From Virgil’s epic of state-building to Petrarch’s coronation as poet laureate of Italy in the fourteenth century or Langston Hughes’ poem “Let America Be America Again,” writers have always reflected upon, critiqued, and embodied national identities in poetry. Think of how much the Aeneidexemplifies Rome and her history, or Walt Whitman’s exuberant “Leaves of Grass” defines the expansive American landscape and spirit. In this course, we will explore how (North) Americans – natives, settlers, slaves, and immigrants – have crafted American identities in poetry and imagined America as land, birthright, culture, and nation.

By the seventeenth century when the first European settlers came to America, Europe had an infrastructure for the production and circulation of poetry. Court and patronage culture provided financing and context, publishers produced texts swiftly with the printing press, and reading communities of scholars, churchmen, aristocrats, and merchants were well established. This would not be true of America for many years – centuries even – and this course will begin by exploring the sorts of unconventional – and often oral – verse that was produced in America in the colonial and Revolutionary period. We will approach these forms and their authors by way of the spaces that produced them: the church, the field, the schoolroom, the prison, the house, the battlefield. Thinking in terms of space rather than genre or poetic form will allow us to integrate and compare different populations of Americans in a way that bisects racial, economic, and gendered groups; the ethnic groups upon which we will focus – Native Americans, European settlers, and African-Americans – can also be thought of in terms of cross-racial and trans-historical groupings – prisoners, students, workers, worshippers.

Thus, the first half of this course construes American “poetry” broadly, as oral and written texts with lyric qualities – rhyme, meter, song. By the nineteenth century, however, poets began to emerge. The second half of the course, covering the nineteenth and twentieth centuries, addresses two figures and one movement that defined American poetry: Emily Dickinson, Walt Whitman, and the Harlem Renaissance (with a particular focus on Gwendolyn Bennett, Langston Hughes, and Claude McKay). These poets developed singularly American voices by thematizing American spaces – the open land, the city, the garret. Finally, the course will draw to a close by studying the Bay Area’s rich poetic history: San Francisco poetry, the California small press movement, and the great poets currently teaching at Berkeley. Thinking about local poetry will further deepen students’ appreciation for the bonds between local spaces and identities, and poetry. We explore the spaces of the bookstore (City Lights), the press-room, and the library (the Bancroft).

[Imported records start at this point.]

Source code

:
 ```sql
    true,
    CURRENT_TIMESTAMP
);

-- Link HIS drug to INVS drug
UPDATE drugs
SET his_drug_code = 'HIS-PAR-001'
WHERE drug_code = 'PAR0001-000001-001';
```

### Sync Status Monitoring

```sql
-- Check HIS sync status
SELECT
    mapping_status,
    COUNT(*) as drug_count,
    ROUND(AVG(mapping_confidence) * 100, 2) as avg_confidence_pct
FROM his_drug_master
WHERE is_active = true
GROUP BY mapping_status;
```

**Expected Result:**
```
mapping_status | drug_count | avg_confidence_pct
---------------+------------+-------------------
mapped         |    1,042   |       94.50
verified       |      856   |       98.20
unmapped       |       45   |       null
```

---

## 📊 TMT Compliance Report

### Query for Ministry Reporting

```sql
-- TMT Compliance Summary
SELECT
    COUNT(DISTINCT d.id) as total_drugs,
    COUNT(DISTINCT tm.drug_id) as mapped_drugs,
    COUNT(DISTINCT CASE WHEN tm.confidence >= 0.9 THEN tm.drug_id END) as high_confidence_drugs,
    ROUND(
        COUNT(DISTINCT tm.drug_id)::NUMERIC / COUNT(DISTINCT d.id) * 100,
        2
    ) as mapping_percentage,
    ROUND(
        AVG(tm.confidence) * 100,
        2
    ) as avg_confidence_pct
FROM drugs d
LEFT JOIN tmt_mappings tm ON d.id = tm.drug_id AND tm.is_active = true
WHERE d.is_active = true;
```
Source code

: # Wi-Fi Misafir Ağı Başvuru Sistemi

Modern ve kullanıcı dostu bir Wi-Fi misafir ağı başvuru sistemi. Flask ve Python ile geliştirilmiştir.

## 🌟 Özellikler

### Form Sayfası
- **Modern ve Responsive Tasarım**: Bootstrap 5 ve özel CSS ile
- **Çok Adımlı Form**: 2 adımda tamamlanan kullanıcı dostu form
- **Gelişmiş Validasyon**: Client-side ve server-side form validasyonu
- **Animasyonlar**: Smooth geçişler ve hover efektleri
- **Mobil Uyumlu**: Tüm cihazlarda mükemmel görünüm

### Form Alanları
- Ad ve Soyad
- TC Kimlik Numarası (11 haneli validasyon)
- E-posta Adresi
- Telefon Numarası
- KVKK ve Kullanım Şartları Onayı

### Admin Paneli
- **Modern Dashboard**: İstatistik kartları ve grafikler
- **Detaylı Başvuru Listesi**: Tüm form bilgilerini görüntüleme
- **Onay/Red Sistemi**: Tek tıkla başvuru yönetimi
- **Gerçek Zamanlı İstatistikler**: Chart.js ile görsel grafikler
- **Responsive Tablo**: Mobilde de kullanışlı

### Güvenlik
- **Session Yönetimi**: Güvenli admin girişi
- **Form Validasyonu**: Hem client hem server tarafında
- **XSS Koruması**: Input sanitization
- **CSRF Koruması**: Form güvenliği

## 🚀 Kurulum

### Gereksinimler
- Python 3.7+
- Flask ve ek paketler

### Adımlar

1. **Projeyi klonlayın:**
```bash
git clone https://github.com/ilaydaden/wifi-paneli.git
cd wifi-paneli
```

The course does not presume to provide a complete survey of American poetry. Instead, students will gain expertise in three different areas. First, the mechanics of literary form and how to read and analyze both metrical and free verse. Secondly, knowledge of several crucial figures, poetic forms, and poetic movements: for example, Anne Bradstreet, the spiritual, Emily Dickinson, Walt Whitman, the blues, the Harlem Renaissance, California poetry. Finally, students will explore in depth the relationship between poetry and nation, and how poetic texts have produced a wide range of American identities. Through these diverse moments, and with the help of critical texts and supplementary sources in prose, images, and music – journals, captivity narratives, sermons, songs, paintings, newspaper articles – we will interrogate the ways poets have cobbled together an American identity from disparate sources and in wildly varied voices.